Kemudian, agar mata rantai korupsi terpangkas, Abdullah usul, ''Jangan menghadiri undangan dari koruptor dan keluarganya. Jangan mengundang koruptor atau keluarganya dalam acara Saudara. Jangan beristri/bersuami, bermenantu/bermertua, beripar/berbesan dengan koruptor atau keluarganya. Juga jangan mensalatkan jenazah koruptor,'' kata mantan Ketua Umum HMI tahun 1979-1981 itu.

Dari paparan tersebut, Abdullah mungkin tak bermaksud melahirkan gerakan baru. Ia juga tidak mempropagandakan penderitaan dan keterbelakangan bangsa. Ia hanya menyuguhkan kemiskinan dan keserakahan. Ia ingin agar orang menjadi tahu bahwa negara ini bisa porak-poranda oleh budaya korupsi yang tengah menggurita.

Tampaknya, di Gedung Pers itu, Abdullah tak sekadar menggelorakan semangat. Ia juga memberi contoh nyata. Di akhir diskusi, misalnya, ia tidak mau menyentuh minuman yang disuguhkan oleh panitia. Takut santet? Bukan. ''Sesuai kode etik, setiap anggota KPK dalam menjalankan tugas tidak boleh menerima apa pun, termasuk minum,'' ujar pria.

Luar biasa! Pria yang pernah empat kali masuk penjara --termasuk dipenjara seminggu karena memberitakan ulah polisi brengsek-- itu, memang sarat pengalaman. Ia pernah ditahan dua tahun karena membongkar kasus korupsi Gubernur Sulawesi Selatan. Ia juga akan dibunuh aparat karena membongkar sebuah konspirasi di pengadilan negeri.
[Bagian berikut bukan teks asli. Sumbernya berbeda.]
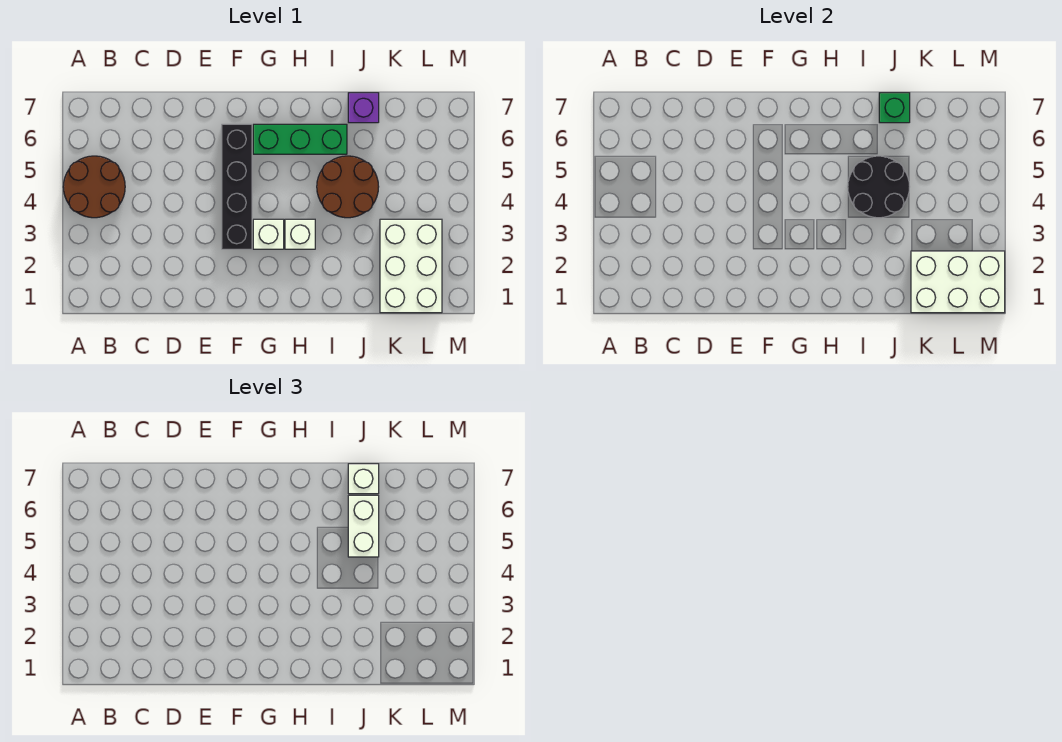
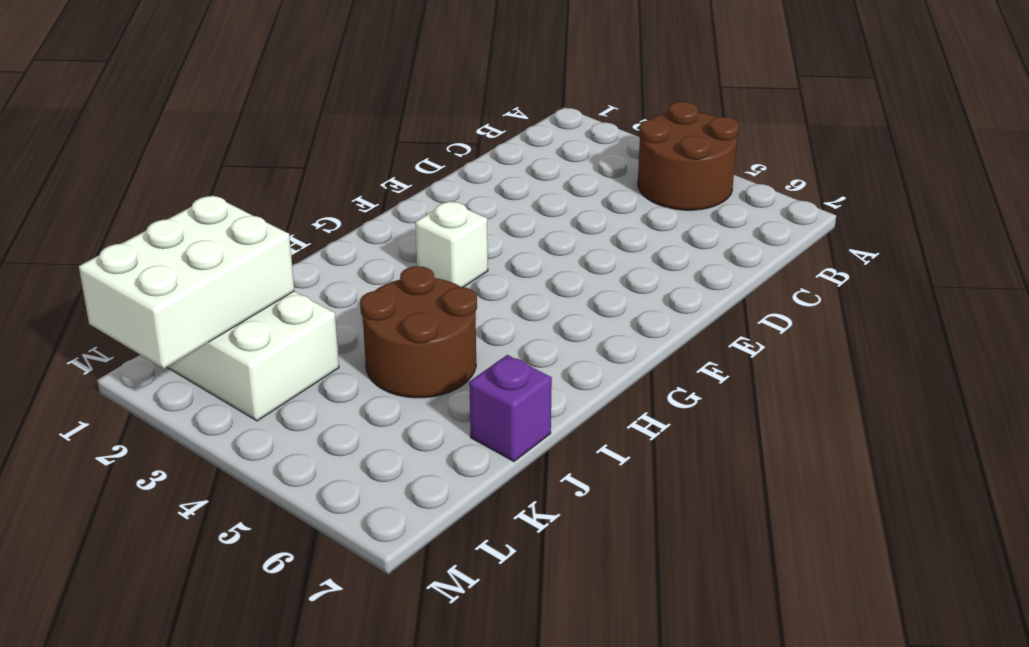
none -> black brick F3:F6 level 1
none -> green brick G6:I6 level 1
none -> white brick H3 level 1

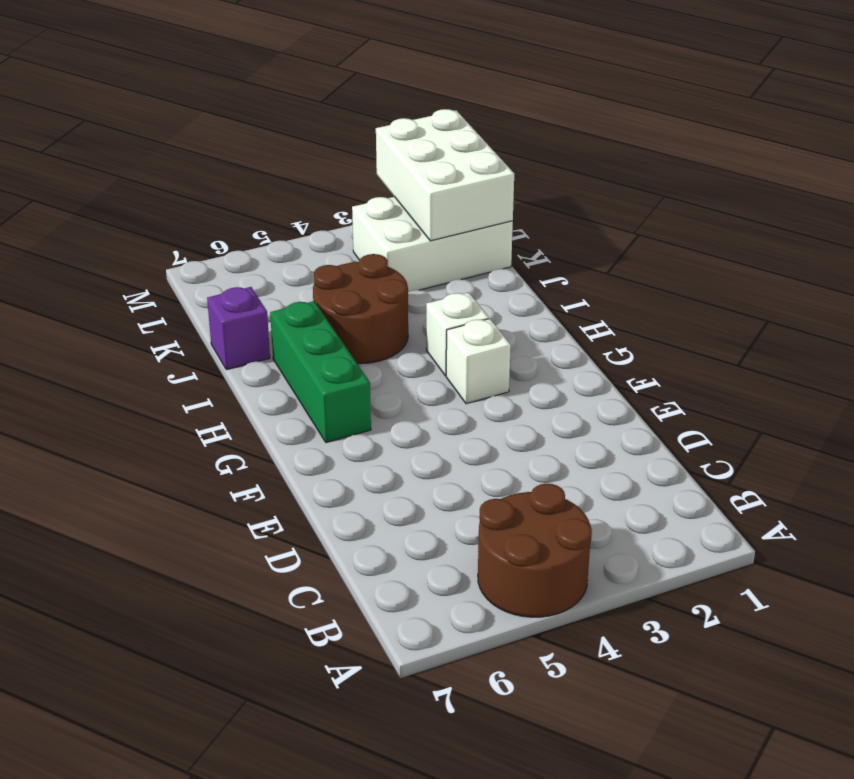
none -> black brick F3:F6 level 1
none -> black round brick I4:J5 level 2
none -> green brick J7 level 2

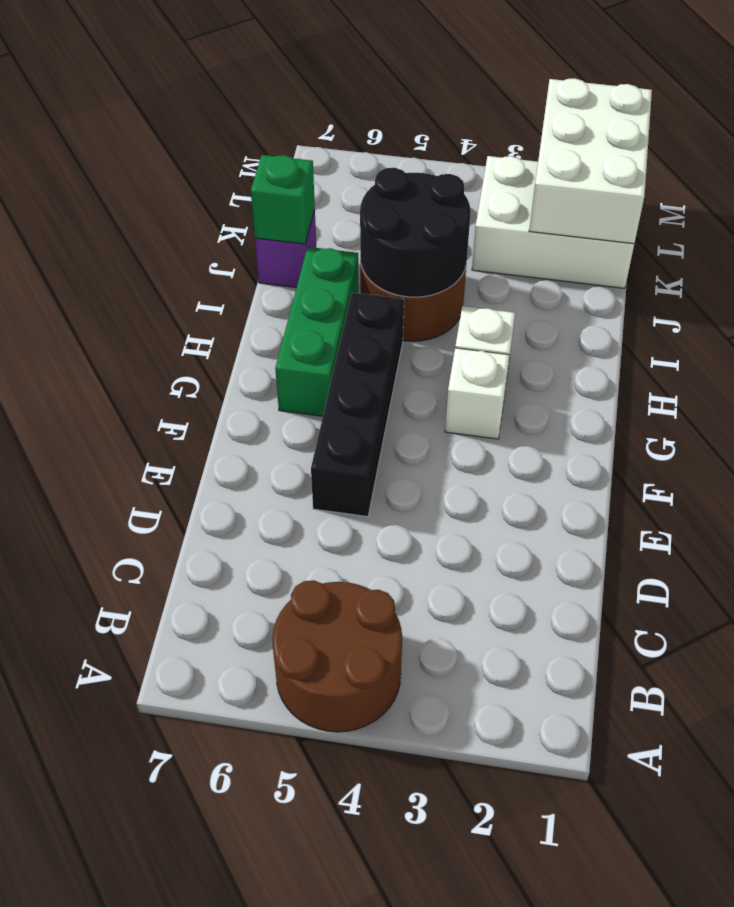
black brick E5:H5 level 1 -> black brick F3:F6 level 1
none -> white brick J5:J6 level 3
none -> white brick J7 level 3

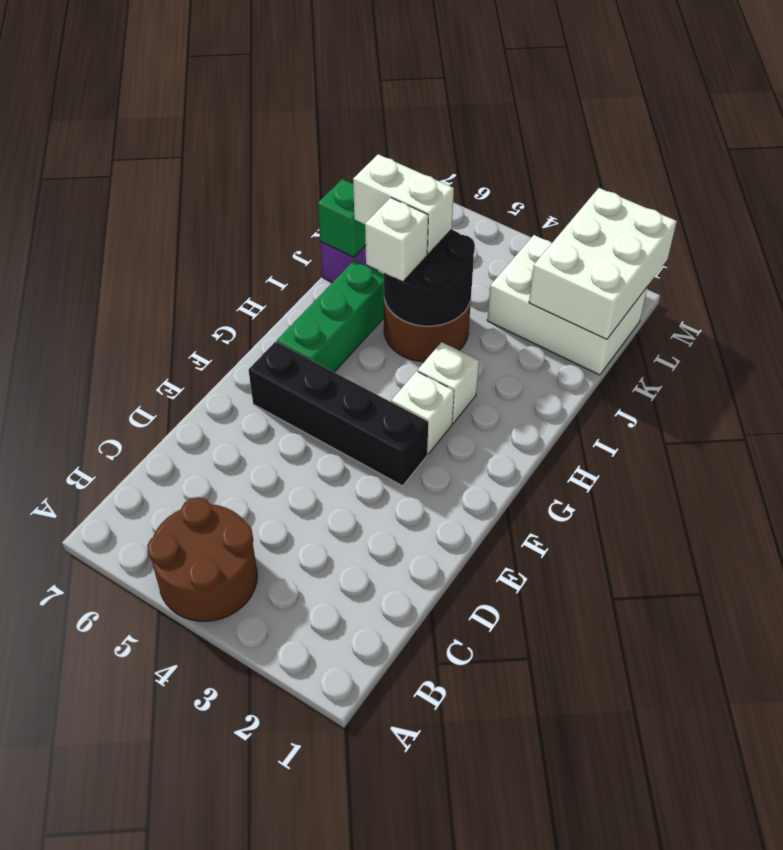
white brick I5 level 3 -> white brick J7 level 3

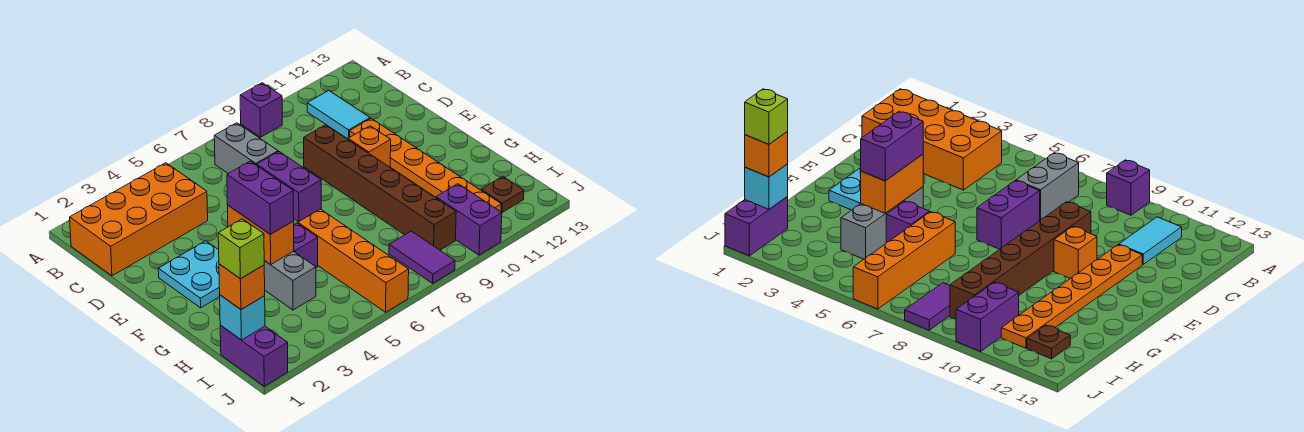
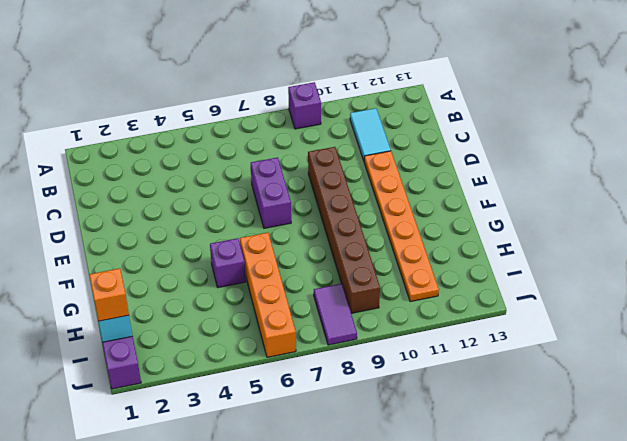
none -> orange brick B1:C4 level 1
none -> grey brick B7:C7 level 1
none -> cyan plate E2:F3 level 1

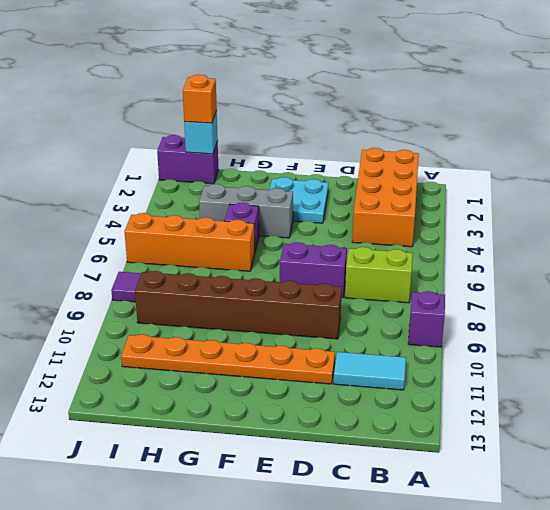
lime brick B7:C7 level 1 -> grey brick B7:C7 level 1
none -> orange brick E10 level 1
none -> purple brick I10:J10 level 1
none -> brown plate I12 level 1

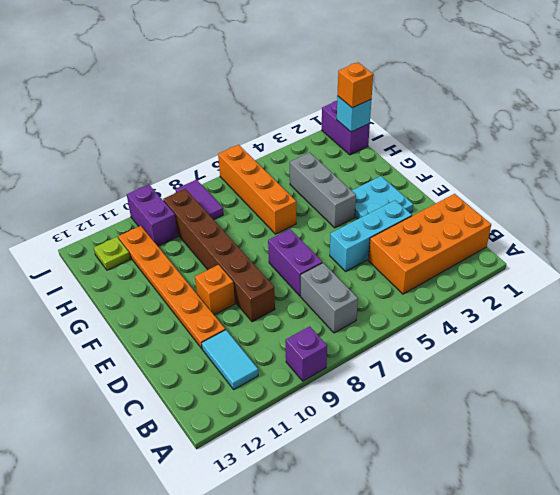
cyan brick D3:D5 level 1 -> none
lime plate I12 level 1 -> brown plate I12 level 1
none -> purple brick G5 level 1
none -> orange brick F4:G4 level 2
none -> purple brick F4:G4 level 3

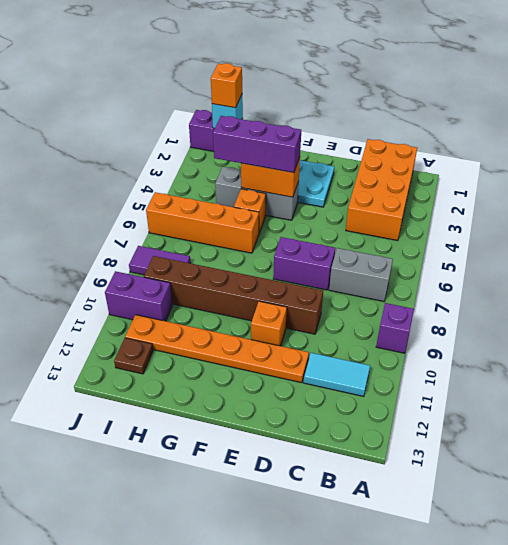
purple brick F4:H4 level 3 -> purple brick F4:G4 level 3
orange brick G5 level 1 -> purple brick G5 level 1
none -> lime brick I1 level 4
Di akhir makalahnya, Abdullah memaparkan sebuah penelitian di Amerika Serikat (1999) atas orang-orang yang bunuh diri. Ternyata pada mereka ditemukan gen bunuh diri. Tampak tak masuk akal, memang. ''Apakah mungkin dalam diri koruptor di Indonesia juga ditemukan gen korupsi? Hemat saya, itu tidak mustahil,'' tulis Abdullah.